What was a better use of your time, Hunt?
Hunt Berryman is retired and very wealthy.
So I’m not sure what pressing matter prevented him from making the 45-minute drive to the Board of Education meeting. If there was some personal crisis, I hope it has passed and that he is well. But I saw him at a political event Thursday night. And whoever he pays to write his Facebook page put up a picture from another event on Saturday.
The unelected, unaccountable state Board of Education members oversee the unelected and unaccountable Florida Department of Education. It’s rare that the BoE brings its meetings this close to Polk County. It’s rarer still that it does so at a time of crisis that the BoE largely caused. It’s even rarer that it does so just weeks after its worst member, Gary Chartrand, talked about how much “fun” he has having torturing Polk County and bullying our superintendent.

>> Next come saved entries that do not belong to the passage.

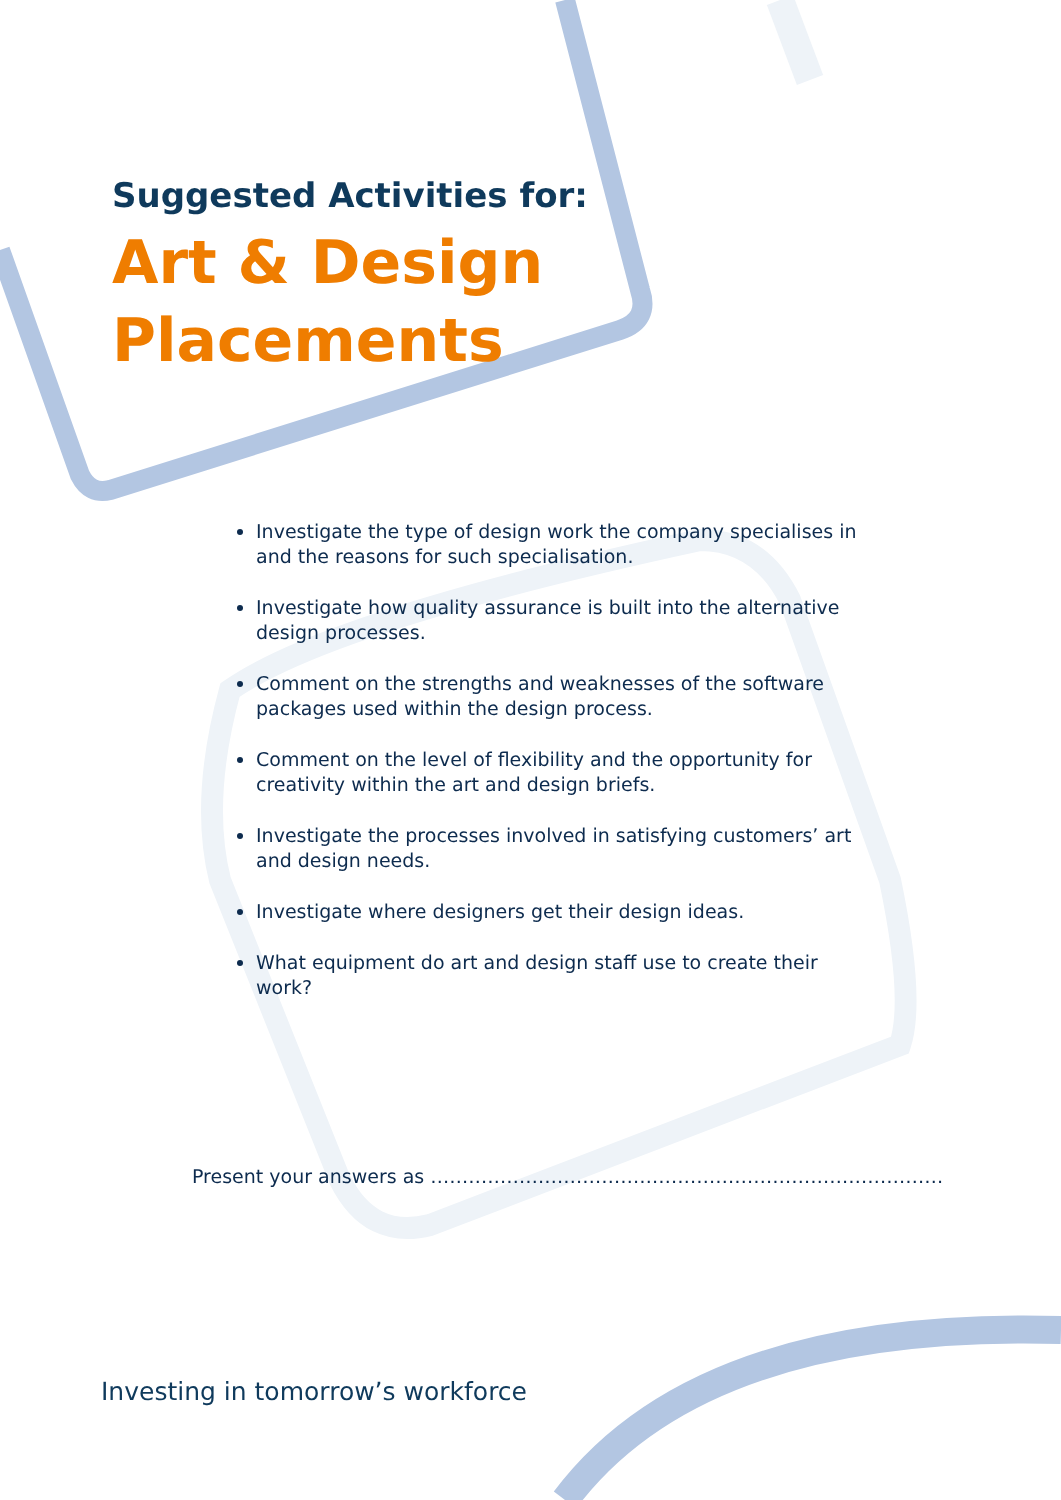Suggested Activities for:
Art & Design
Placements
Investigate the type of design work the company specialises in and the reasons for such specialisation.
Investigate how quality assurance is built into the alternative design processes.
Comment on the strengths and weaknesses of the software packages used within the design process.
Comment on the level of flexibility and the opportunity for creativity within the art and design briefs.
Investigate the processes involved in satisfying customers’ art and design needs.
Investigate where designers get their design ideas.
What equipment do art and design staff use to create their work?
Present your answers as ………………………………………………………………………
Investing in tomorrow’s workforce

I thought all of that important enough to take a vacation day from work and attend the BoE meeting. Not one Polk School Board member agreed — and certainly not Mr. Berryman. He’s actually made it clear multiple times that he supports DoE in what it’s doing.
He made it clear as recently as Thursday night. Of the teachers displaced from the Stigmatized 5 schools and replaced with Kelly Services subs, Mr. Berryman said: “They should get themselves some professional development.” Yes, that’s a quote. With my italics.

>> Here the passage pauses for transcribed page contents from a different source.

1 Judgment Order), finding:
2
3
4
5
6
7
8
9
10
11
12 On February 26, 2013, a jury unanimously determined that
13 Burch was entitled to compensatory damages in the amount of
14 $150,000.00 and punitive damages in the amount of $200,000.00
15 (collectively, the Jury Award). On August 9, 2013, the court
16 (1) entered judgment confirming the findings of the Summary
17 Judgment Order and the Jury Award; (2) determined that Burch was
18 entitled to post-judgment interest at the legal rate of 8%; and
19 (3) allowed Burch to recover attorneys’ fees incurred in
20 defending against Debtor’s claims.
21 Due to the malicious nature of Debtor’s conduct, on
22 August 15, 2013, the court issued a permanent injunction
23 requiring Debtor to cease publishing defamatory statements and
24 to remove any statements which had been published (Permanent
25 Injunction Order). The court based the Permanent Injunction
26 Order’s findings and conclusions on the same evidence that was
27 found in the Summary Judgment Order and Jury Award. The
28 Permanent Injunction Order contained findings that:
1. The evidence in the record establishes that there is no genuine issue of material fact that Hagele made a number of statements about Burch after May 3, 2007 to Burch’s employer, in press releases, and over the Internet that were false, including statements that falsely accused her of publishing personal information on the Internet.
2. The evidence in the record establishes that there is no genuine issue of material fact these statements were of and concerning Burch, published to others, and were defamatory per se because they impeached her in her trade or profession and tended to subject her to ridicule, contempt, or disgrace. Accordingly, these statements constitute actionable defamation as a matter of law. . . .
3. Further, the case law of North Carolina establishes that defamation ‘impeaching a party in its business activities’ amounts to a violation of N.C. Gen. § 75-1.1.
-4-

Anyway, many of you may have seen video or my account of discussions I had with Gary Chartrand and the unelected, unaccountable BoE. That’s the dramatic headline from the meeting. But the long-term governing benefits of the trip, should I win, probably outweigh the more short-term value of publicly defending the people of my home.
The retired, low-energy Hunt Berryman could not be bothered to do either. He’d rather rely on me for his ideas and purpose. And then yell at me when I point it out, which he’s done at least twice now — and kind of a third time Thursday night. (It was less a yell than a fit of pique and a vague, veiled political threat, but whatever.) I wish he took his job so personally and passionately.
Make Hunt do the work, please
I address this last point directly to Hunt’s supporters and funders.
I get it that I sometimes make you uncomfortable. I’m too direct. You imagine I’m too unwilling to participate in the consensus that my ideas and energy have already created. I’m too whatever. Insert your personal favorite caricature here. I know I could very well lose. I am the opposite of overconfident. I’m going to win, overwhelmingly, the people who have any detailed knowledge of the issues in this race. But that’s not a huge number. And no one can meaningfully predict what’s going to happen when a 65,000-vote electorate becomes a 275,000-electorate all ginned up by the presidential race.
I also get that you have long-term business and personal relationships with Hunt. Loyalty, business, and friendship are powerful forces. I’m also susceptible to them. I harbor no bitterness toward any of you. In fact, if I win, I’ll need you. Badly. But perhaps even moreso if I lose. Indeed, many of you spend a lot of time talking with great generality about the importance of education.
If you mean that, you deserve much better effort from Hunt than he has given. Promise me you’ll demand it from him if he wins. Promise me you’ll actually make him implement the ideas he’s borrowed from me.
Rest assured that I will. I’m the parent of an 8th-grader at a turn-around school. My future son-in-law is a math teacher at a Polk traditional school. And I’m deeply, morally committed to the abused missionaries that need to “get themselves some professional development.” They are the only people keeping Polk’s public education system alive at all.
They deserve a School Board willing — at a minimum — to make a 45-minute drive to learn something important about the jobs we pay them $40,000 per year to do.